Ottilie Christensen citeerde uit het optreden die avond bij de bisschop: "De meester comediant arriveerde toen het schemerdonker werd... Acht uur, de kandelaars verlichtten de kamer en men had een kring gevormd in de kamer. Twee uur aaneengesloten speelde de kleine comediant diverse comedies en tragedies. Hij speelt goed, of zijn stukken nu slaagden of niet we hebben ons zeer geamuseerd. Met name zijn homo-typetjes waren erg goed. Het meest absurde typetje was de sentimentele minnaar, zeker toen hij knielde of flauw viel. Dat zag er niet uit vanwege zijn grote voeten. Wellicht kan hij zijn talenten verbeteren in Kopenhagen." Andersen had nu flink gespaard 13 rijksdaalders (166 Euro; 1 rijksdaalder = 100 kroon = 13 Euro) in al die jaren. Op 4 september 1819 op een zonnige middag verliet Andersen Odense om naar Nyborg te gaan - de haven waar de boten lagen die naar Sælland (Zeeland) voeren. De brug over de Grote Bælt was er toe nog niet. Zes September arriveerde Andersen in Kopenhagen.

Theater
Zijn voorliefde voor theater was al snel aanwezig. Zijn vader had voor hem een speelgoed theater gemaakt. Hij was compleet weg van het theatertje en maakte zelfs kleertjes voor de poppen. Eenmaal toen hij op zijn elfde een kijkje achter de schermen mocht nemen bij het theater, besloot hij om naar Kopenhagen af te reizen en daar naam en faam op te bouwen. Toen hij eenmaal in Kopenhagen gearriveerd was, ging hij als eerste langs bij het Koninklijk Theater, om het te bezichtigen. In het koninklijk theater van Kopenhagen hielden zwendelaars van kaartjes zich maar al te graag op. Bij hen waren de ongenummerde kaartjes veel goedkoper. Een anekdote gaat dat Andersen op een avond een van de zwendelaars tegenkomt, en hij bood Hans Christian een kaartje aan voor de avondvoorstelling van die dag en vroeg: "Waar wilt u zitten?". Andersen - in al zijn naïviteit, aangezien hij dacht dat het een cadeautje was - antwoordde: "Overal, dat maakt niet uit!". De zwendelaar had het gevoel dat hij voor schut gezet werd en werd bijzonder kwaad. Bang rende Andersen toen weg.

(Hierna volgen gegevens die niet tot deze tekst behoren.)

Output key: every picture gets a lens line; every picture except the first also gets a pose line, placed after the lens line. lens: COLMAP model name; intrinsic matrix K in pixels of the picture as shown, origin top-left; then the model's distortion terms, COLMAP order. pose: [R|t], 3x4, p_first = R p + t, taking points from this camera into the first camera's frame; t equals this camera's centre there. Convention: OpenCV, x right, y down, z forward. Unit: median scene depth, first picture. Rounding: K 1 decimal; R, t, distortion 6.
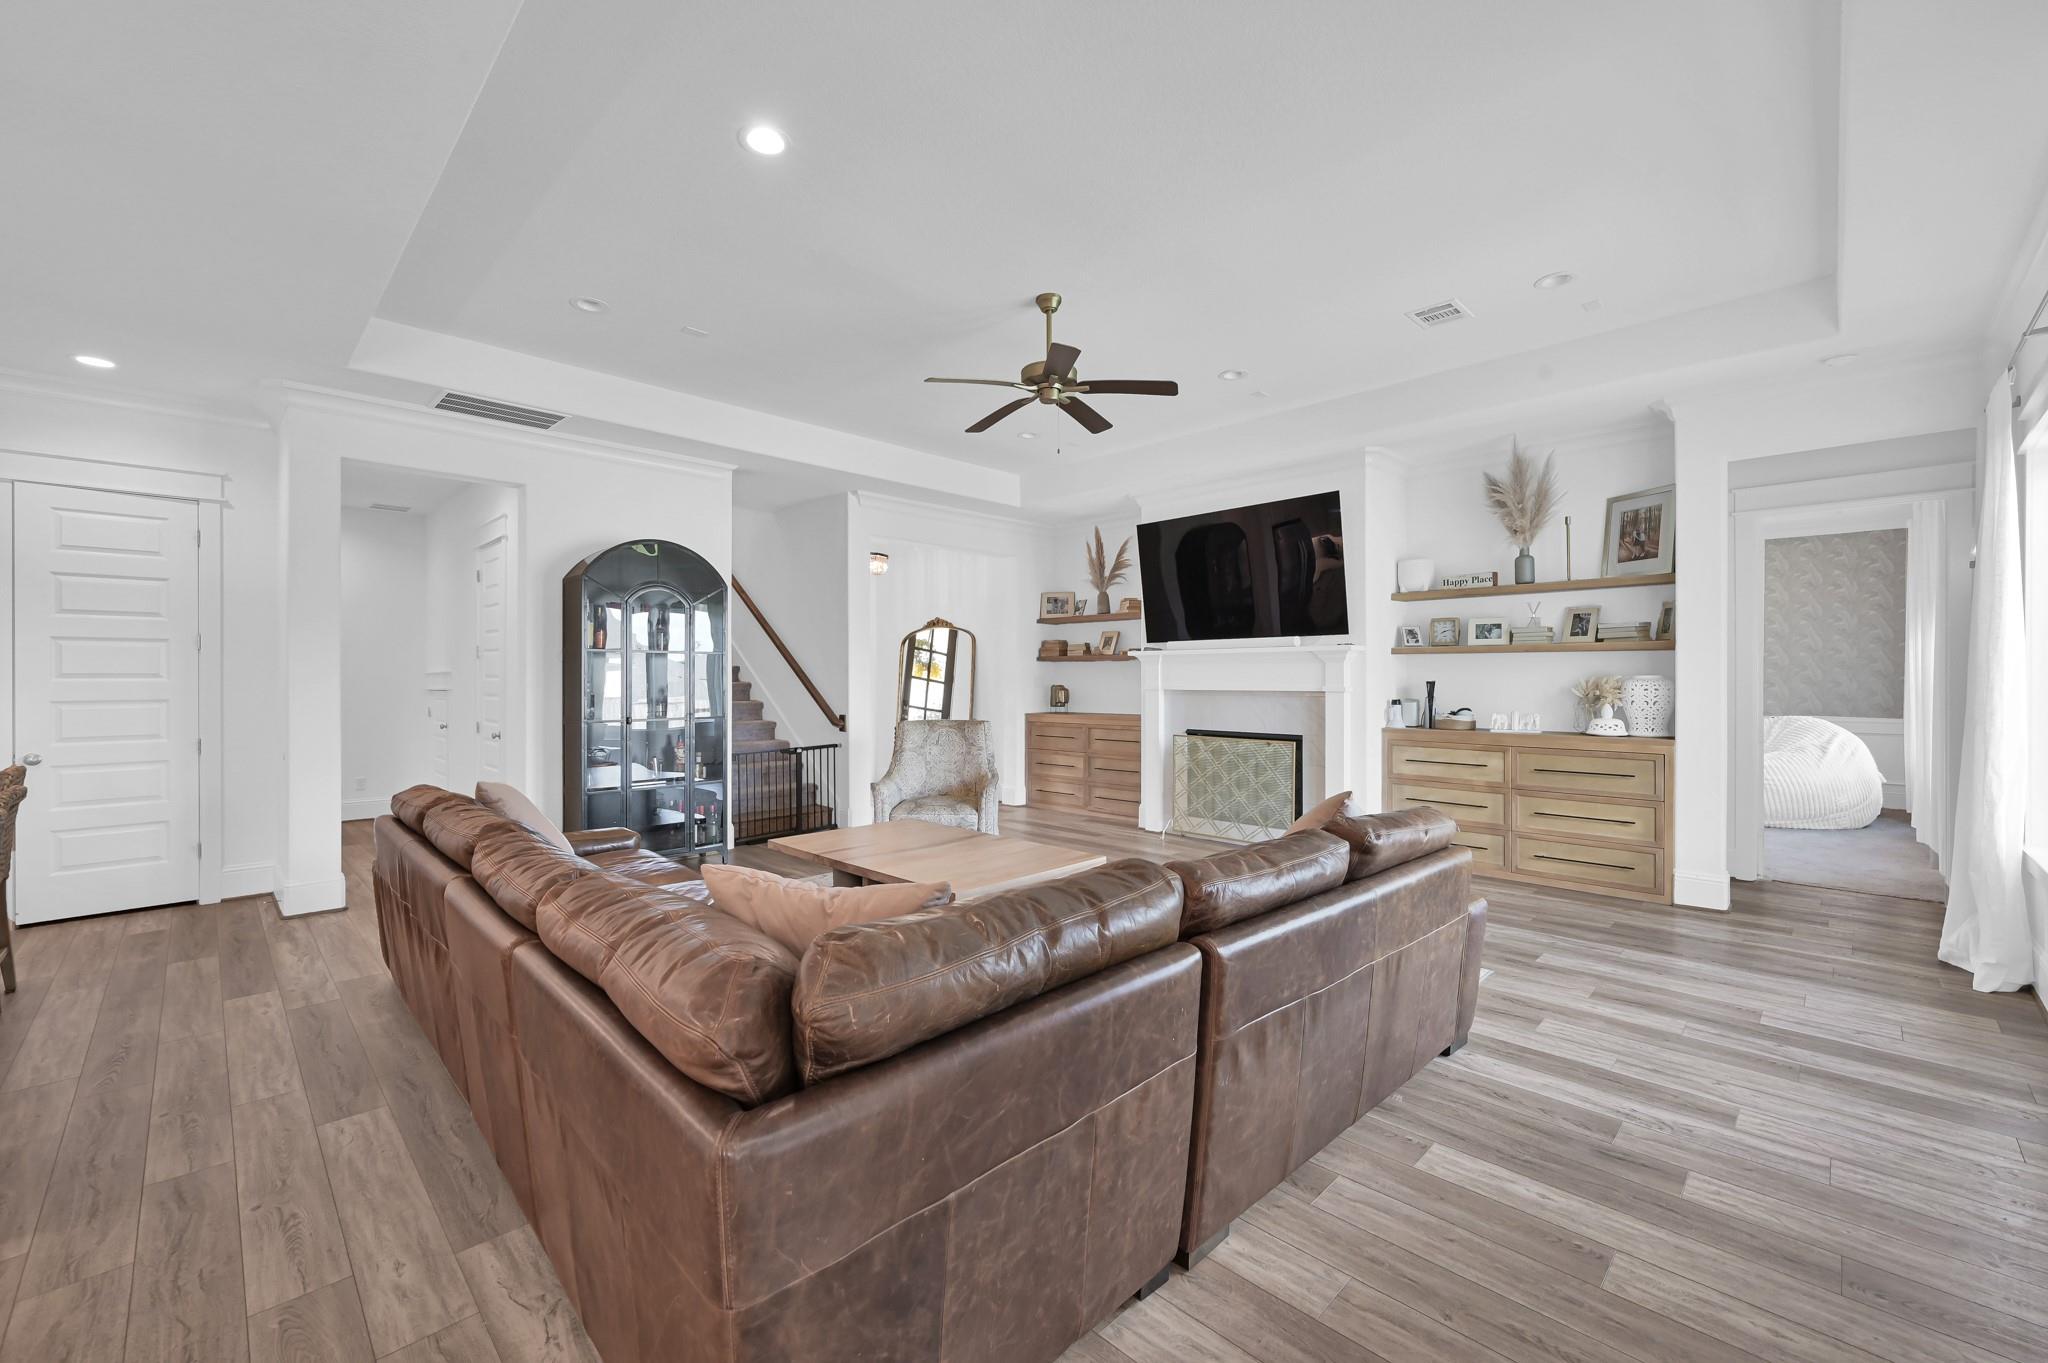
lens RADIAL K [[827.7, 0, 1020.3], [0, 827.7, 680.1], [0, 0, 1]] dist [0.001263, 0.000306]
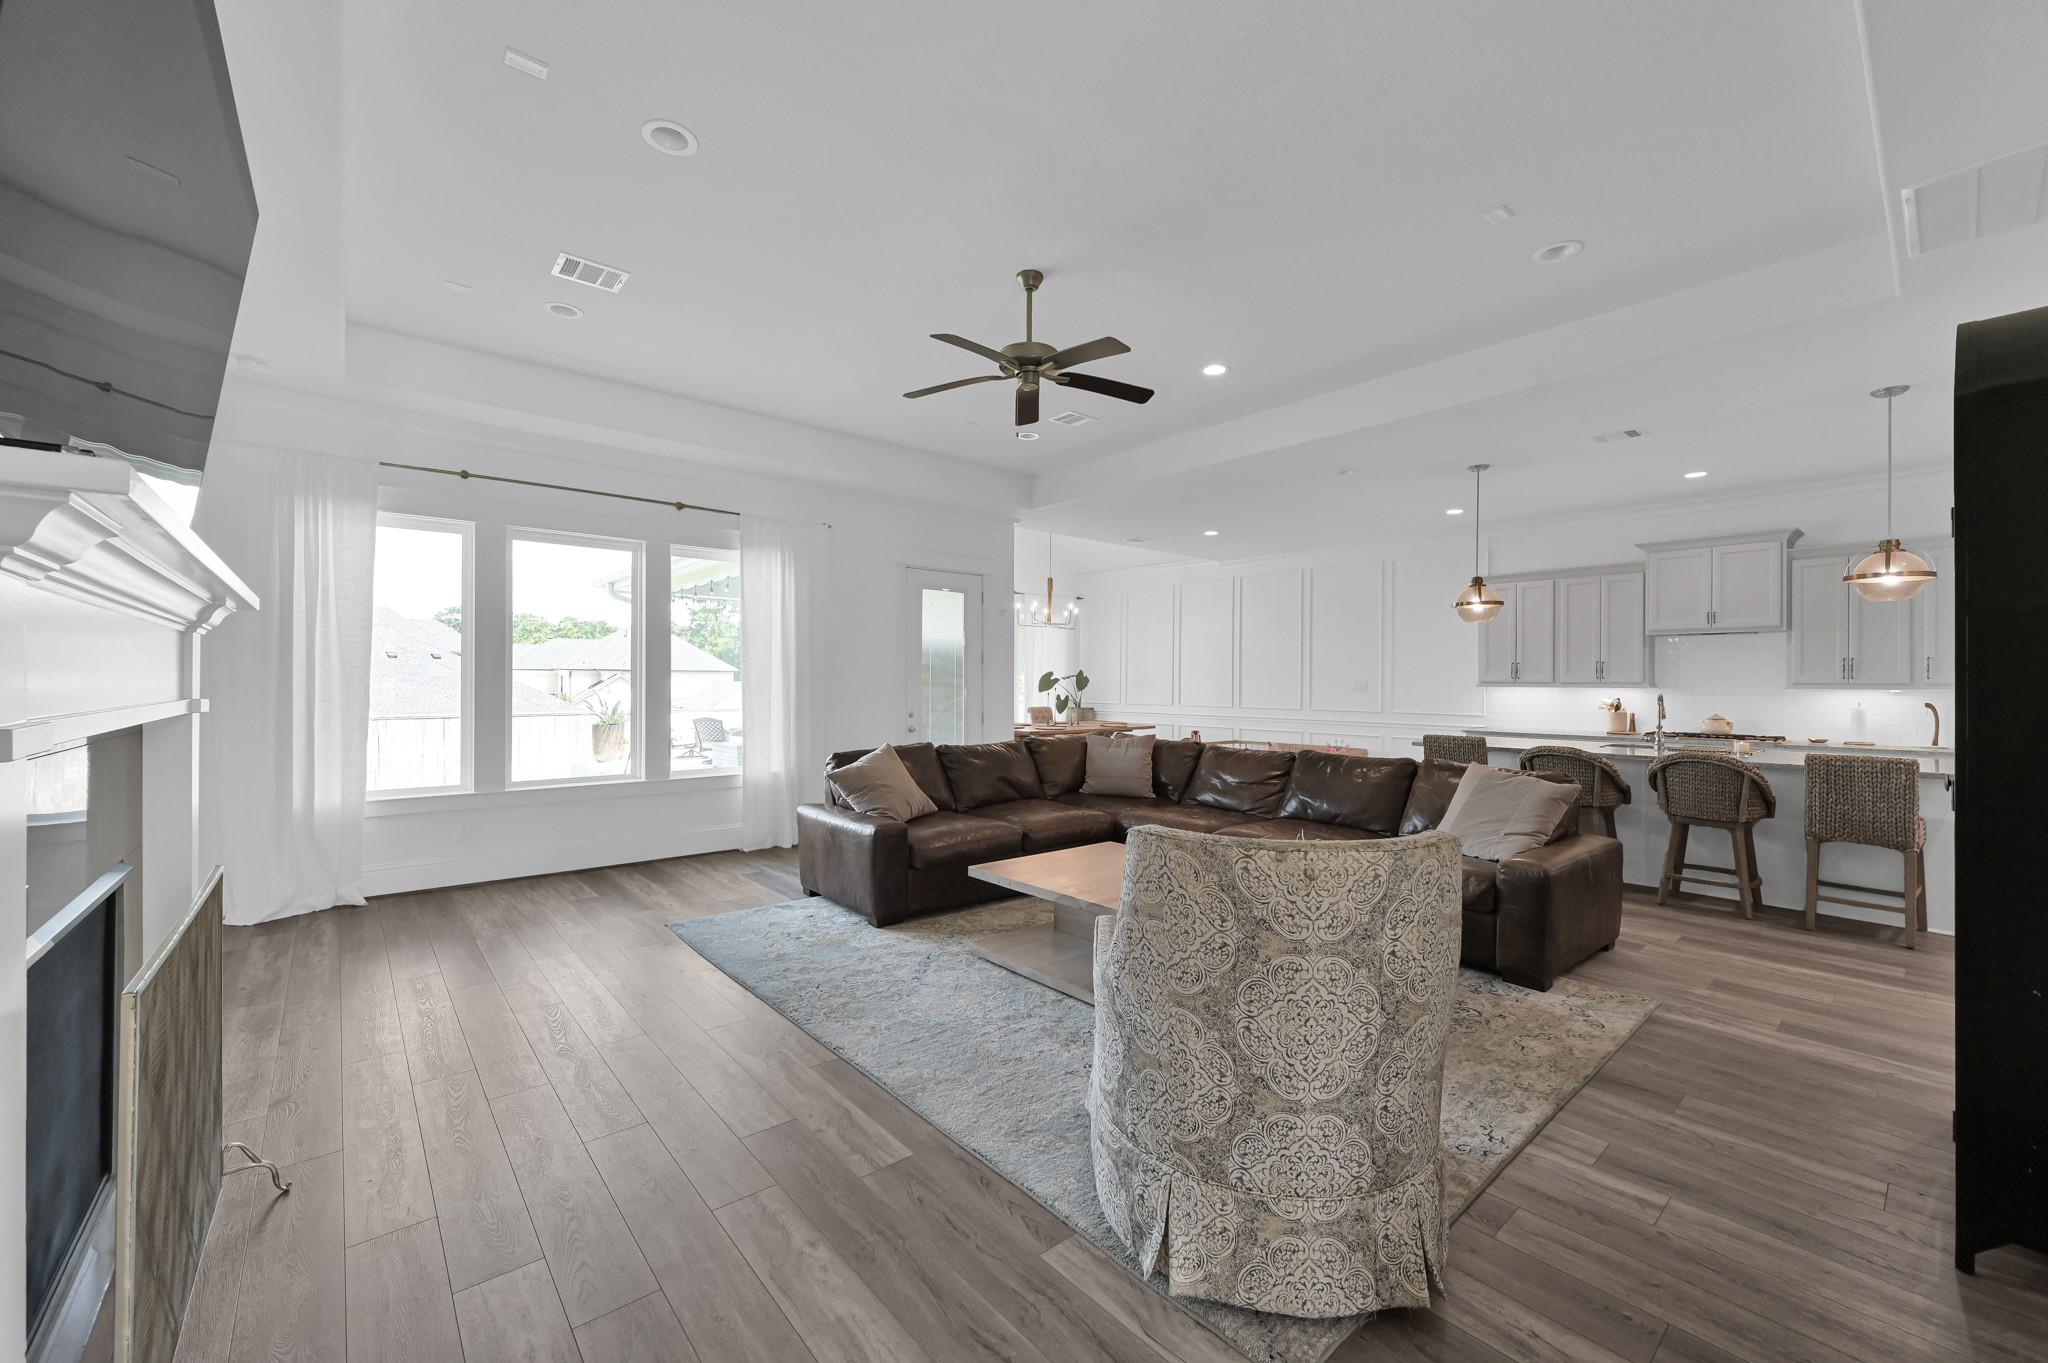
lens RADIAL K [[807.5, 0, 1018.5], [0, 807.5, 677.9], [0, 0, 1]] dist [0.000385, 0.000420]
pose [[-0.996957, -0.004255, 0.077843, -0.019214], [-0.004412, 0.999989, -0.001837, -0.003038], [-0.077834, -0.002175, -0.996964, 1.437993]]
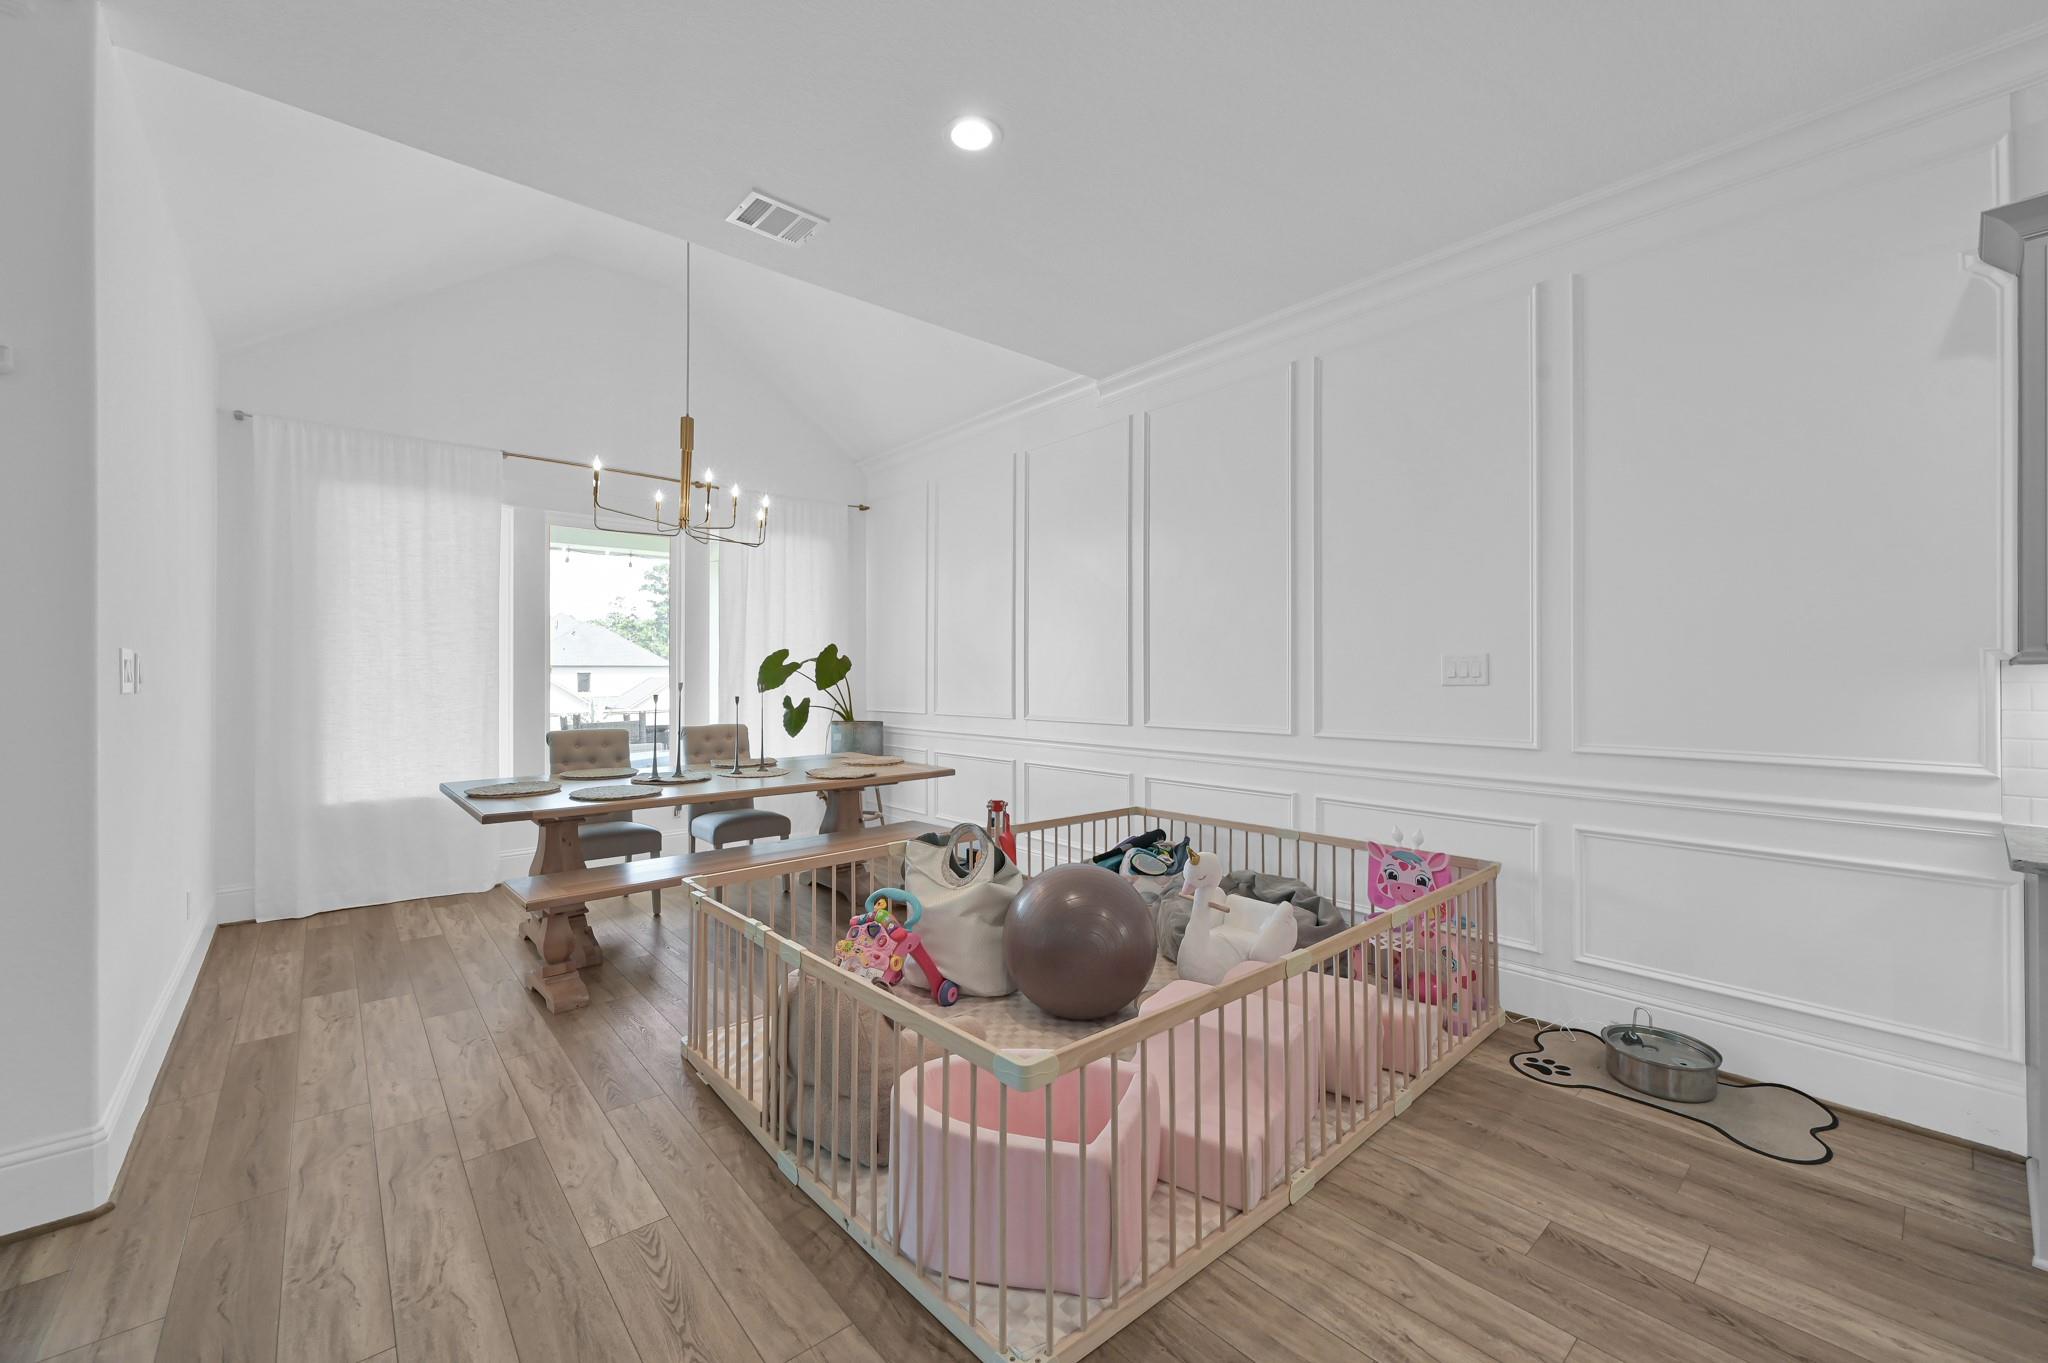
lens RADIAL K [[807.5, 0, 1018.5], [0, 807.5, 677.9], [0, 0, 1]] dist [0.000385, 0.000420]
pose [[-0.997422, 0.005299, 0.071569, -0.327400], [0.005800, 0.999960, 0.006805, 0.007206], [-0.071530, 0.007202, -0.997412, 0.284897]]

Op zijn veertiende was hij al geobsedeerd door het toneel. De volgende dag ging hij gelijk op pad om zichzelf te promoten in het culturele leven van Kopenhagen. Zijn eerste poging was om danser te worden. Dus hij ging als eerste naar het huis van mevrouw Schall. De dienstmeid deed hem open en hoewel dat hij op zijn best gekleed was (in zijn beleidenis-pak) dacht zij dat Andersen een bedelaar was. Hij had een aanbevelingsbrief bij zich van een drukker in Odense, maar dat zei mevrouw Schall weinig. Het opvoeren van een stukje met zang en dans hielp niet. Schall zag hem aan voor gek en liet hem per direct uit haar huis verwijderen. Daarna probeerde hij: een criticus, een manager van een theater, wederom madam Schall en de directeur van het theater nog een keer. Maar niets hielp. Hij zat inmiddels al op zwart zaad en had nog een rijksdaalder over (€ 13,-). Twaalf dagen verbleef hij nu al in Kopenhagen. Een ding had Andersen nog niet geprobeerd, en dat was zijn zangtalent. Dus ging hij op weg naar de Koninklijke muziekschool. De conciërge deed open en luisterde naar Andersens complete levensverhaal. Die vertelde het aan de directeur van de school: Giuseppe Siboni. Hij onthaalde Andersen met een groot diner en daarbij was de componist Weyse ook aanwezig. Na het diner mocht hij zijn stem laten horen en beide heren waren zo onder de indruk dat Siboni hem beloofde dat hij hem zou trainen om straks zanger te worden aan het koninklijk theater. Maar het geluk duurde totdat hij de baard in de keel kreeg en door Siboni weggestuurd werd. Einde carrière als zanger!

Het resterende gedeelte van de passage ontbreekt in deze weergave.